Pasca-pemberontakan G30S/PKI tahun 1965, pemerintah Orde Baru melakukan pembersihan di semua jajaran aparatur negara dan TNI-Polri, untuk mencegah potensi intrusi atau infiltrasi paham dan ideologi komunis. Pembersihan dilakukan melalui semacam skrining atau litsus terhadap semua pegawai pemerintah/aparatur negara.
Hari Senin, 14 Agustus 2023, masyarakat dikejutkan dengan ditangkapnya seorang terduga teroris oleh Densus 88 di Bekasi, Jawa Barat.
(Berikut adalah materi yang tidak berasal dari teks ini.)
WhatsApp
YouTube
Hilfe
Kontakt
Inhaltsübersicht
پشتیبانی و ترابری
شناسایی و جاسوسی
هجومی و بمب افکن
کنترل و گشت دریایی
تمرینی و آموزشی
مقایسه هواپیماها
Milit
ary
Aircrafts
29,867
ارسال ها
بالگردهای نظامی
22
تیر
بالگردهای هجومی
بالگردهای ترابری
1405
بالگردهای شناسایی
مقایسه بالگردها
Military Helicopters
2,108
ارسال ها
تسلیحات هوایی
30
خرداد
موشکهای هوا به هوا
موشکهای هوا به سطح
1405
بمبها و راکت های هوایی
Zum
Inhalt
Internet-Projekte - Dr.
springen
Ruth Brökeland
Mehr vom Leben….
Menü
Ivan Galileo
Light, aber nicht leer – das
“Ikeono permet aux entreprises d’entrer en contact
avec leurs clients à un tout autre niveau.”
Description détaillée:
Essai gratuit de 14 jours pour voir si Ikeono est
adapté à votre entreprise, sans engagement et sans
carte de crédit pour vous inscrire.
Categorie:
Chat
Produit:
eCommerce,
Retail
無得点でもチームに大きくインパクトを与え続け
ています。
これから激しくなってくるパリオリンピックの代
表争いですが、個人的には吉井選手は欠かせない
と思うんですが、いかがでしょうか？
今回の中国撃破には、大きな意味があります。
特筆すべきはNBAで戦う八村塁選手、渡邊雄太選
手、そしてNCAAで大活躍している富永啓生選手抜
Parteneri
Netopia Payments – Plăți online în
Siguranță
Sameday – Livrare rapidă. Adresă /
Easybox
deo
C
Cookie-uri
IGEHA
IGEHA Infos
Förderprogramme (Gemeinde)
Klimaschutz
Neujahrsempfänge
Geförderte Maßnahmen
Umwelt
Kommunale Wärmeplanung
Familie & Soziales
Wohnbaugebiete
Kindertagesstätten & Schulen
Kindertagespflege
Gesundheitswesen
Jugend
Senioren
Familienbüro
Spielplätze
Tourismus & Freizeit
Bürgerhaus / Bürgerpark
Terduga, pegawai di salah satu BUMN. Dari hasil penangkapan, yang bersangkutan menyimpan 18 pucuk senjata api dan bendera NIIS (ISIS) di tempat tinggalnya.
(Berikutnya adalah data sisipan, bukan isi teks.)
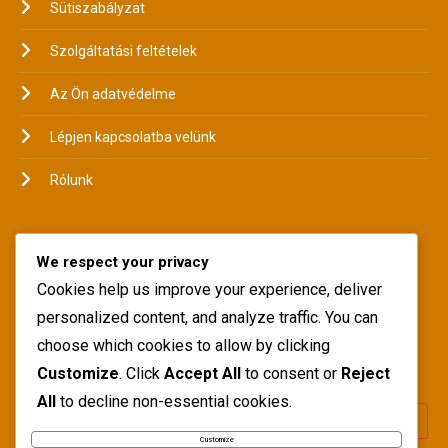
Sütiszabályzat
Szolgáltatási feltételek
Az Ön adatvédelme
Lépjen kapcsolatba velünk
Rólunk
LANGUAGE
We respect your privacy
Cookies help us improve your experience, deliver
personalized content, and analyze traffic. You can
choose which cookies to allow by clicking
SEARCH
Customize
. Click
Accept All
to consent or
Reject
All
to decline non-essential cookies.
Customize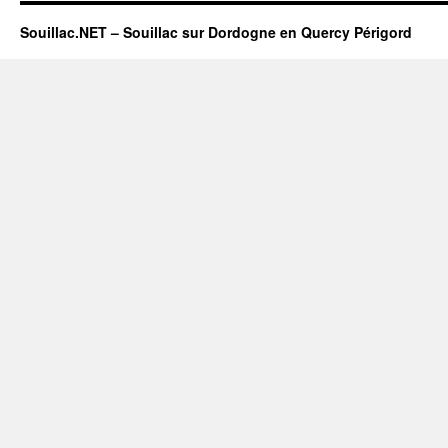
Souillac.NET – Souillac sur Dordogne en Quercy Périgord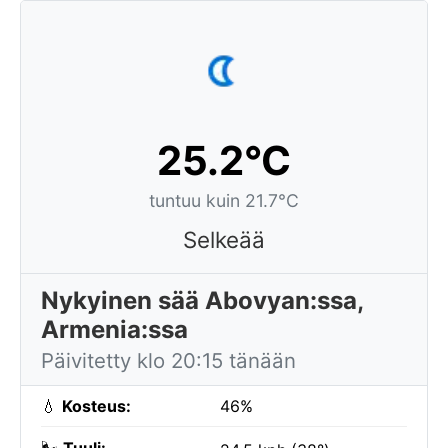
25.2°C
tuntuu kuin 21.7°C
Selkeää
Nykyinen sää Abovyan:ssa,
Armenia:ssa
Päivitetty klo 20:15 tänään
💧
Kosteus:
46%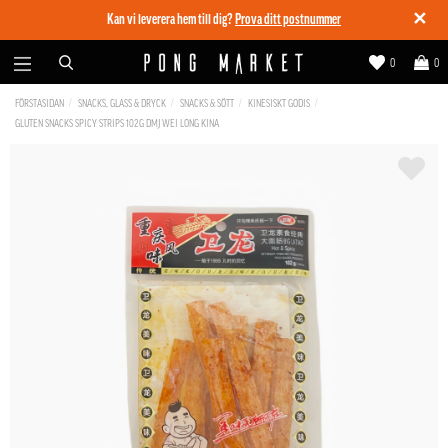
✕
Kan vi leverera hem till dig?
Prova ditt postnummer
0
0
FÖRSTASIDAN
SNACKS, GLASS & DRYCK
SNACKS & SÖTT
KINESISKT GODIS
GLUTEN SNACKS SPICY STRIPS 102G DMJ WEI LONG KINA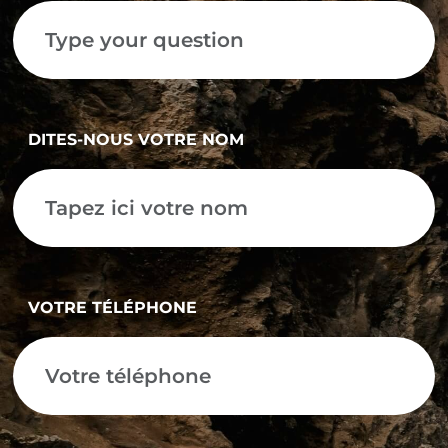
DITES-NOUS VOTRE NOM
VOTRE TÉLÉPHONE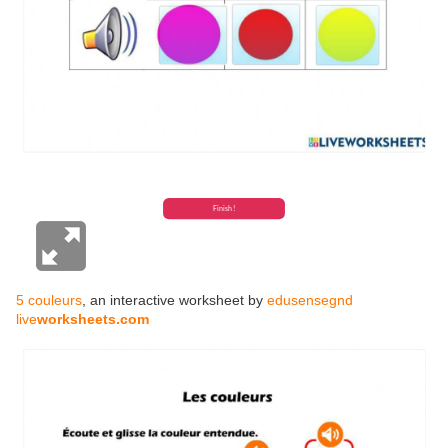
5 couleurs
, an interactive worksheet by
edusensegnd
live
worksheets.com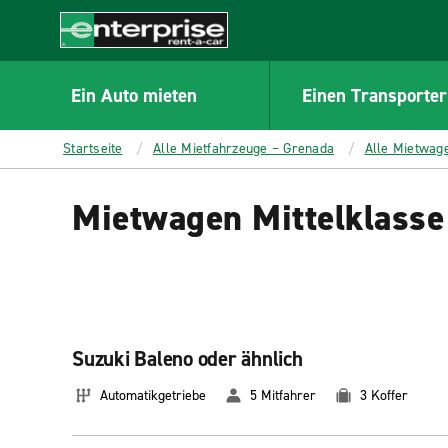
MAIN
CONTENT
Enterprise
Ein Auto mieten
Einen Transporter
Startseite
Alle Mietfahrzeuge – Grenada
Alle Mietwag
Mietwagen Mittelklasse
Suzuki Baleno oder ähnlich
Automatikgetriebe
5 Mitfahrer
3 Koffer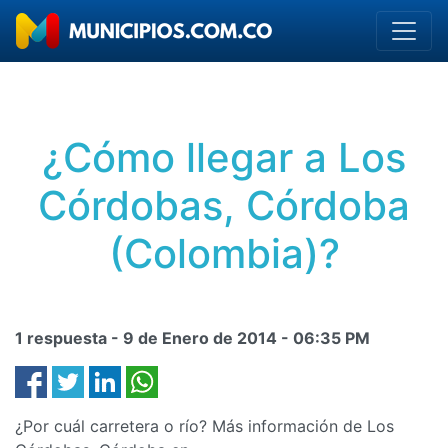
¿Cómo llegar a Los
Córdobas, Córdoba
(Colombia)?
1 respuesta -
9 de Enero de 2014
-
06:35 PM
¿Por cuál carretera o río? Más información de Los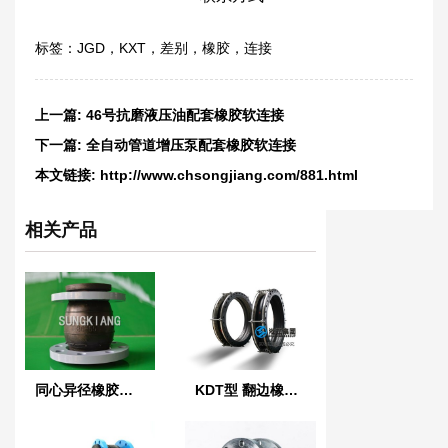
标签：
JGD
，
KXT
，
差别
，
橡胶
，
连接
上一篇:
46号抗磨液压油配套橡胶软连接
下一篇:
全自动管道增压泵配套橡胶软连接
本文链接:
http://www.chsongjiang.com/881.html
相关产品
同心异径橡胶软接头
KDT型 翻边橡胶接头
Sudah lama beredar informasi di masyarakat, dan juga dari catatan Badan Nasional Pemberantasan Terorisme (BNPT), bahwa sebagian BUMN telah disusupi radikalisme. Beberapa oknum pegawai BUMN terbukti penganut paham radikal.
Tak hanya BUMN, beberapa kampus perguruan tinggi negeri juga terindikasi telah tersusupi paham yang sama.
Negara cq pemerintah tak boleh tinggal diam dan harus bergerak cepat karena sudah banyak bukti paham radikal telah menyusup di instansi-instansi pemerintah/negara.
Anasir-anasir radikalisme sudah nyata dan ada di sekitar kita, bukan sekadar isu, rumor, atau isapan jempol. Upaya preventif, persuasif, bahkan represif perlu segera dilakukan agar paham radikal tak menyusup semakin dalam di berbagai institusi pemerintah/negara.
Salah satu cara yang bisa dilakukan mungkin dengan kembali melakukan skrining terhadap jajaran aparatur pemerintah/negara. Namun, skrining harus terukur, obyektif, tanpa prasangka, dan dengan acuan yang jelas.
Kita tak boleh kembali ke alam Orde Baru, yang banyak mengedepankan cara-cara represif dalam menyikapi suatu persoalan besar bangsa. Aspek persuasi dan pembinaan menjadi lebih penting untuk mengajak semua kalangan masyarakat kembali kepada jati diri bangsa, dengan mengamalkan ideologi Pancasila.
Kita tak ingin negeri ini seperti Suriah, Irak, atau Afghanistan yang terkoyak-koyak karena ideologi radikal. Rakyat butuh kedamaian, untuk bisa hidup berdampingan secara rukun dan harmonis, toleran, dan saling menghargai, apa pun agama, kepercayaan, ras, suku, dan golongannya.